The first consideration in the diagnosis of PTSD is to rule out the possibility that the symptoms were caused by brain damage at the time of the incident. Tests to assess the extent of brain damage, such as brain magnetic resonance imaging, may be necessary.

Substance abuse, such as alcohol, and underlying medical conditions, such as epilepsy, should also be evaluated, and tests such as an electroencephalogram may be necessary.

Patients with anxiety disorders, depressive disorders, pain disorders, and substance abuse should be considered for PTSD as it can be misdiagnosed as other psychiatric disorders.

Treatment

Emotional support and encouragement to talk about the traumatic event are the first things that should be offered to the person who has experienced it. Teaching coping skills, such as relaxation techniques, is also a good treatment option. The person should also be educated about the condition and its treatment.

The treatment of PTSD, as with other disorders, is a combination of medication and psychotherapy, with SSRIs (selective serotonin reuptake inhibitors) being the first choice for medication, as they improve symptoms similar to those of depression and other anxiety disorders, as well as symptoms unique to PTSD.
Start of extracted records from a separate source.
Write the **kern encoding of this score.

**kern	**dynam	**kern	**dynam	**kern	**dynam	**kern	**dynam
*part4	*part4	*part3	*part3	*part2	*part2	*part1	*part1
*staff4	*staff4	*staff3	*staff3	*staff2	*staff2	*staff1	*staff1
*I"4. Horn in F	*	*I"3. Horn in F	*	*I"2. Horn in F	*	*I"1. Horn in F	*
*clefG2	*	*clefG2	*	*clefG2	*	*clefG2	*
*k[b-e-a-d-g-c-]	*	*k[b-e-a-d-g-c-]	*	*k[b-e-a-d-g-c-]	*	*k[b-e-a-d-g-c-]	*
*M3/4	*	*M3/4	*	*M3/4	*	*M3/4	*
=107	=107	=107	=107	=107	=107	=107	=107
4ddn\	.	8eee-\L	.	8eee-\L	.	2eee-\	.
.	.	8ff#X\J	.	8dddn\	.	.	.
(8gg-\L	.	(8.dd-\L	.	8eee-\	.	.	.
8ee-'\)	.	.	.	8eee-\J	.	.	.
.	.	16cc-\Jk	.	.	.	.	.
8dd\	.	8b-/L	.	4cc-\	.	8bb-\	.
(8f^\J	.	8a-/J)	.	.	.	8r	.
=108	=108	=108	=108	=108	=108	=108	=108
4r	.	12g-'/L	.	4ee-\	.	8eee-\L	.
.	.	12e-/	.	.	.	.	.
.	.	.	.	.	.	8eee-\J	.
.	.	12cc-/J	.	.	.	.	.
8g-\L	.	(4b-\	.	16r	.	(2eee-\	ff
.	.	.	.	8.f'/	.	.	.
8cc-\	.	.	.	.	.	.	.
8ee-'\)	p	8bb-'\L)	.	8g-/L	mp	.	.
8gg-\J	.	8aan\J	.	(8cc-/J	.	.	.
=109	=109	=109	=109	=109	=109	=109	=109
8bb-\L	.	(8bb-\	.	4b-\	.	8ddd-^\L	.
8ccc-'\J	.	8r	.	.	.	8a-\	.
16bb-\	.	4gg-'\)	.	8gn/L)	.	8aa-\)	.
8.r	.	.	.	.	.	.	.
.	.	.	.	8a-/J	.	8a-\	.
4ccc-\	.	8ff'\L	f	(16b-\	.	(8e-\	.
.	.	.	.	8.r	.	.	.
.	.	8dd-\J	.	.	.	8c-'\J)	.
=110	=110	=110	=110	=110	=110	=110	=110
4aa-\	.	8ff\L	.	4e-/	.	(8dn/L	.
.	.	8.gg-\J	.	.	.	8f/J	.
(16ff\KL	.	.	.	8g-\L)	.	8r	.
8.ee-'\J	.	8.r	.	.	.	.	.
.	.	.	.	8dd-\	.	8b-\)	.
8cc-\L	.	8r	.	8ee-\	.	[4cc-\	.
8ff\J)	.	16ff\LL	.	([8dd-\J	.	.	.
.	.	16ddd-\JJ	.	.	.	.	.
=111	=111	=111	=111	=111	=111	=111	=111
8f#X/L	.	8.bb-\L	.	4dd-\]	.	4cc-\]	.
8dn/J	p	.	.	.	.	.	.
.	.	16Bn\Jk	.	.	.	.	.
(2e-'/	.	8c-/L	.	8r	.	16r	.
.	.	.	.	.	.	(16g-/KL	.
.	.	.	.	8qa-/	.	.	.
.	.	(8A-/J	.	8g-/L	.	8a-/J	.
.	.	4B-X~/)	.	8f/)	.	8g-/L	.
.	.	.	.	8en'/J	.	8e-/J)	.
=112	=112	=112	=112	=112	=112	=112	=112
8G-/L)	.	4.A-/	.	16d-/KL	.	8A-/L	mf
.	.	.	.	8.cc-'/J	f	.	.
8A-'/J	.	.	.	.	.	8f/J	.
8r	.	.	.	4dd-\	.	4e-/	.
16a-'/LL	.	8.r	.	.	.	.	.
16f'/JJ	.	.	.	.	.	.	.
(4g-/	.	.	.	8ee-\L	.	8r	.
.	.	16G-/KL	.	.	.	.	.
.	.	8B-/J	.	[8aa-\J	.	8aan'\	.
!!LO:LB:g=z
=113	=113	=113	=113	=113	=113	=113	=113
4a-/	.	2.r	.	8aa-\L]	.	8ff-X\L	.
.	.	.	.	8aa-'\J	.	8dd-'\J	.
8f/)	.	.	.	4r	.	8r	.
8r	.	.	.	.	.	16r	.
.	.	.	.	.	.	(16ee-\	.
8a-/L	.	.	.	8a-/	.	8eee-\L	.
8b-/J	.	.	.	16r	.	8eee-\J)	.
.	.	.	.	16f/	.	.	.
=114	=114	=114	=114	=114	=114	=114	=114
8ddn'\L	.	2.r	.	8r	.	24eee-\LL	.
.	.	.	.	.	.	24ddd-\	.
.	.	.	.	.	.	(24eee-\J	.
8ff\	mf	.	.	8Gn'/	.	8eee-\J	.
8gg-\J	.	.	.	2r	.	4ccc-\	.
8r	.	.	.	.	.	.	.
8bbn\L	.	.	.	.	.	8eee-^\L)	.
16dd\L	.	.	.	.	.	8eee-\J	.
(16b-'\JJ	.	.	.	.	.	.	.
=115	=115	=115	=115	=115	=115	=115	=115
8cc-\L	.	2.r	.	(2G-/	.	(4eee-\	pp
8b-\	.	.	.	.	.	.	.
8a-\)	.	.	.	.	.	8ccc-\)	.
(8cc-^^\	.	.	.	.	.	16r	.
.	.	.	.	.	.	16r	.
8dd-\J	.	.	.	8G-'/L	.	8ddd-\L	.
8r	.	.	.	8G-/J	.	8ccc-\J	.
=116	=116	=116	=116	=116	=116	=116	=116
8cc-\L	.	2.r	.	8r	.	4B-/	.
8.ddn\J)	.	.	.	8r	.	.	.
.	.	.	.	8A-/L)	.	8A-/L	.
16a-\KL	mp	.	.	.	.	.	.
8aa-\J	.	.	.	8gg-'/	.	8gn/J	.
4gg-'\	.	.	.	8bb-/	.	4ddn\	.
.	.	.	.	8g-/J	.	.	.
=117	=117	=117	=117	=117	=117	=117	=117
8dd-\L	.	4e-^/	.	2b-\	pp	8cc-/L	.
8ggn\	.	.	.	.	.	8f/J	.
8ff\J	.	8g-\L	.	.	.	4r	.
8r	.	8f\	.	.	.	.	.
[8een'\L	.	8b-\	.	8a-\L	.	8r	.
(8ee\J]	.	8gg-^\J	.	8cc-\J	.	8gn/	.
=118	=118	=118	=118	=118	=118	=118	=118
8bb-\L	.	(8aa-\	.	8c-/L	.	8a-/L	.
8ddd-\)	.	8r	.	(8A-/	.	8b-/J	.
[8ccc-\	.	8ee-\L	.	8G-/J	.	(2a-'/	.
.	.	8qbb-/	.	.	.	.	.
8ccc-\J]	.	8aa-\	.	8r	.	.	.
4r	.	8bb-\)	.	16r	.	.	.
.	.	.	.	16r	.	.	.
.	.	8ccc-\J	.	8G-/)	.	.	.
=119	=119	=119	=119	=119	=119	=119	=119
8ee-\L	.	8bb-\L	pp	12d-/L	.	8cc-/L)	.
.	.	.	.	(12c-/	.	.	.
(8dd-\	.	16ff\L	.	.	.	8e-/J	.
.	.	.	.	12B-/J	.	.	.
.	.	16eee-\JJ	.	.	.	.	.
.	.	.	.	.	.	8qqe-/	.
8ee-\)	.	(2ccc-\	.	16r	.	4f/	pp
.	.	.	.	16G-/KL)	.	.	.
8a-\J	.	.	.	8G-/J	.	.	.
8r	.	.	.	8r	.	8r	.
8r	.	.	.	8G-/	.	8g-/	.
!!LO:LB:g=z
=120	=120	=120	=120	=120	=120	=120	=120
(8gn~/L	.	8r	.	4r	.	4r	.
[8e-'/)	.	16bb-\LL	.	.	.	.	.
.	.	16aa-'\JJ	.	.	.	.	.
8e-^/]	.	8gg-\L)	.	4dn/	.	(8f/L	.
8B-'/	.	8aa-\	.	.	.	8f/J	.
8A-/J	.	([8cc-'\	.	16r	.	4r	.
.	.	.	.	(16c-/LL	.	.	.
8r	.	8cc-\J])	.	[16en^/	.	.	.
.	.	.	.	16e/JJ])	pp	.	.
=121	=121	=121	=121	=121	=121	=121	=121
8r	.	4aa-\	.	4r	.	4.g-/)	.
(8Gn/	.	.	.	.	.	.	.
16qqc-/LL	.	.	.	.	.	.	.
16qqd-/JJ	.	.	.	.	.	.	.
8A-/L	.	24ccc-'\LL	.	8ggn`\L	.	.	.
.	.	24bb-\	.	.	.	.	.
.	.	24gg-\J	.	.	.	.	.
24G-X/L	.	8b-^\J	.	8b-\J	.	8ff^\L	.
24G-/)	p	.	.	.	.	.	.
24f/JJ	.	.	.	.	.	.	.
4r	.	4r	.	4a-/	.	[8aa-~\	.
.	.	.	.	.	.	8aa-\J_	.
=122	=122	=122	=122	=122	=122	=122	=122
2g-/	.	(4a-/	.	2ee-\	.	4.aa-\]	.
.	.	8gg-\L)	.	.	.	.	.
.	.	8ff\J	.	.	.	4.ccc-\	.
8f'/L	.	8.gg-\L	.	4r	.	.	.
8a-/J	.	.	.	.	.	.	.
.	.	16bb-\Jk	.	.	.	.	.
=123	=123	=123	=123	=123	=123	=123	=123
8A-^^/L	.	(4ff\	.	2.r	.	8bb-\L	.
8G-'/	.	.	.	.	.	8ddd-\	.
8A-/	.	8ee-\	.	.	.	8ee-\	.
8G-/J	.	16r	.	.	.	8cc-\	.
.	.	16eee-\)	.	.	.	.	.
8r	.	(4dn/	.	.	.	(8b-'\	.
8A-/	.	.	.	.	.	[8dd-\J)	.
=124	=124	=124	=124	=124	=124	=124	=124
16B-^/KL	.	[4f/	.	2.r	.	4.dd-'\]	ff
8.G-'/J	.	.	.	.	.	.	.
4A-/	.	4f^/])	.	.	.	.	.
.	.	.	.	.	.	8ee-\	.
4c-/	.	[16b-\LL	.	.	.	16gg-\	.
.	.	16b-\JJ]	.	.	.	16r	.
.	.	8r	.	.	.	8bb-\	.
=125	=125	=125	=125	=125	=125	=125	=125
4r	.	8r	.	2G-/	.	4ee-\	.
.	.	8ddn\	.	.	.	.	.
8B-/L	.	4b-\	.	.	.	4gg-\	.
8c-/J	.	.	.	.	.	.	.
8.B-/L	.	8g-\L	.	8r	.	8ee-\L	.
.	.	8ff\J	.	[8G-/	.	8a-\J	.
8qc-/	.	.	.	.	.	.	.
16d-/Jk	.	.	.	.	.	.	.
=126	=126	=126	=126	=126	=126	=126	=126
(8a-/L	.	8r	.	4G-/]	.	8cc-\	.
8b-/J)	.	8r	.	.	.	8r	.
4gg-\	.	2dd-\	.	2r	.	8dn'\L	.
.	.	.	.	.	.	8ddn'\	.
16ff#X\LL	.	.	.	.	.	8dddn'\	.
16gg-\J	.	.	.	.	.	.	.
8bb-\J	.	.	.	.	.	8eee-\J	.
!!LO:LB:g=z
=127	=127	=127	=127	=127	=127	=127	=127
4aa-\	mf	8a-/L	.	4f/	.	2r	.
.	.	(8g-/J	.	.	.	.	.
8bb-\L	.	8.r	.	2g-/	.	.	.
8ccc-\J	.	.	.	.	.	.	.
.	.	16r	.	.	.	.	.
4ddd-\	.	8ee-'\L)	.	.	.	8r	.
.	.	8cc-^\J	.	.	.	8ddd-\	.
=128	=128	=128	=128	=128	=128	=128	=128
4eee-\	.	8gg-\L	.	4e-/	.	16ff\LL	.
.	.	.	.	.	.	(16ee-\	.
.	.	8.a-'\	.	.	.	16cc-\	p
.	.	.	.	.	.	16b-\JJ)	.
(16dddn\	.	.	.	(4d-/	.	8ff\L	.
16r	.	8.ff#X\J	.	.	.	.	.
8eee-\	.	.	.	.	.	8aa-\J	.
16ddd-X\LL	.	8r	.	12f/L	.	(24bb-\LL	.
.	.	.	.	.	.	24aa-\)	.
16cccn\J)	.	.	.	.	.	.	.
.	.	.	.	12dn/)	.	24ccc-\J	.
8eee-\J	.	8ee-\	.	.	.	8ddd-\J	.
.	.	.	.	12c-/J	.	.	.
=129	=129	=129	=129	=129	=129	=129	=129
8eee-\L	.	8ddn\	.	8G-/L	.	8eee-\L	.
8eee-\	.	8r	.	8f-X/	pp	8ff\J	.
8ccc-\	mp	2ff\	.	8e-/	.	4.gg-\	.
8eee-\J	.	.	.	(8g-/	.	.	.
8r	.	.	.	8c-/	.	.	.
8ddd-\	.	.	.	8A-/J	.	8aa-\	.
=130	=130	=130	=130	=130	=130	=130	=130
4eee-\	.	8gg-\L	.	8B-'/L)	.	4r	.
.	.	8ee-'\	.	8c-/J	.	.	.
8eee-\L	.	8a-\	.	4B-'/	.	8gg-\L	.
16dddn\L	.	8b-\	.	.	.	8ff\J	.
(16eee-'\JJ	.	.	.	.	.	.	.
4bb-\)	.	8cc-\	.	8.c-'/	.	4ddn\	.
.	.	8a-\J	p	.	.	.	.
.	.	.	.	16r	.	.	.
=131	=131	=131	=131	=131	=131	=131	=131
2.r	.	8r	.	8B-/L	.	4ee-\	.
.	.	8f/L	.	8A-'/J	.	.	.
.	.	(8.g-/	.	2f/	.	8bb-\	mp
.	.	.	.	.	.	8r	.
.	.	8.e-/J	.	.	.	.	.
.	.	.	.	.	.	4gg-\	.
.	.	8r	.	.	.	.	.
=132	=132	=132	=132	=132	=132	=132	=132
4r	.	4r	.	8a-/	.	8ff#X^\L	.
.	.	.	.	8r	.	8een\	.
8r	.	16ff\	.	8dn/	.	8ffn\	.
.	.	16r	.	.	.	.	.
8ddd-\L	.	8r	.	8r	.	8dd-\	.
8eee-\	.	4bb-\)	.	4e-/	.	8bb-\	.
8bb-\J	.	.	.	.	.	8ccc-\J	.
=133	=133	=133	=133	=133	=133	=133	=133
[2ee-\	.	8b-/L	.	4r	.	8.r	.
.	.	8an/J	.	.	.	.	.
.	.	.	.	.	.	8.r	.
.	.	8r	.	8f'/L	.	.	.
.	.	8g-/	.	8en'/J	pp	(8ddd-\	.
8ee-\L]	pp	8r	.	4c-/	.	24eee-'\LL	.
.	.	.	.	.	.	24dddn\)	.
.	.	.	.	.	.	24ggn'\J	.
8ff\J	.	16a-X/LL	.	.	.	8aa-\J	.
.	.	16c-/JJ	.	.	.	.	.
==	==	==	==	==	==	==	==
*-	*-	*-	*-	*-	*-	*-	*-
Psychotherapeutic treatments may include psychodynamic psychotherapy. Other psychotherapies include behavioural therapy, cognitive therapy, and hypnotherapy.

Progression/Complications

Symptoms of PTSD can occur as soon as a week after a traumatic event and as long as 30 years later. The severity of symptoms changes over time and is intensified during times of stress.

If left untreated, 30% of people will return to normal on their own, while 40% will continue to experience mild symptoms. About 20 per cent experience moderate symptoms and 10 per cent have no improvement and even worsening of symptoms.

In general, people who develop the disease at a very young age or, conversely, at an older age experience more difficulties than middle-aged people.

The prognosis is poor when other conditions are present, and the prognosis is good when there are good existing social relationships.

Prevention

There is no known way to prevent PTSD.

Diet and lifestyle

There are no specific dietary recommendations for PTSD.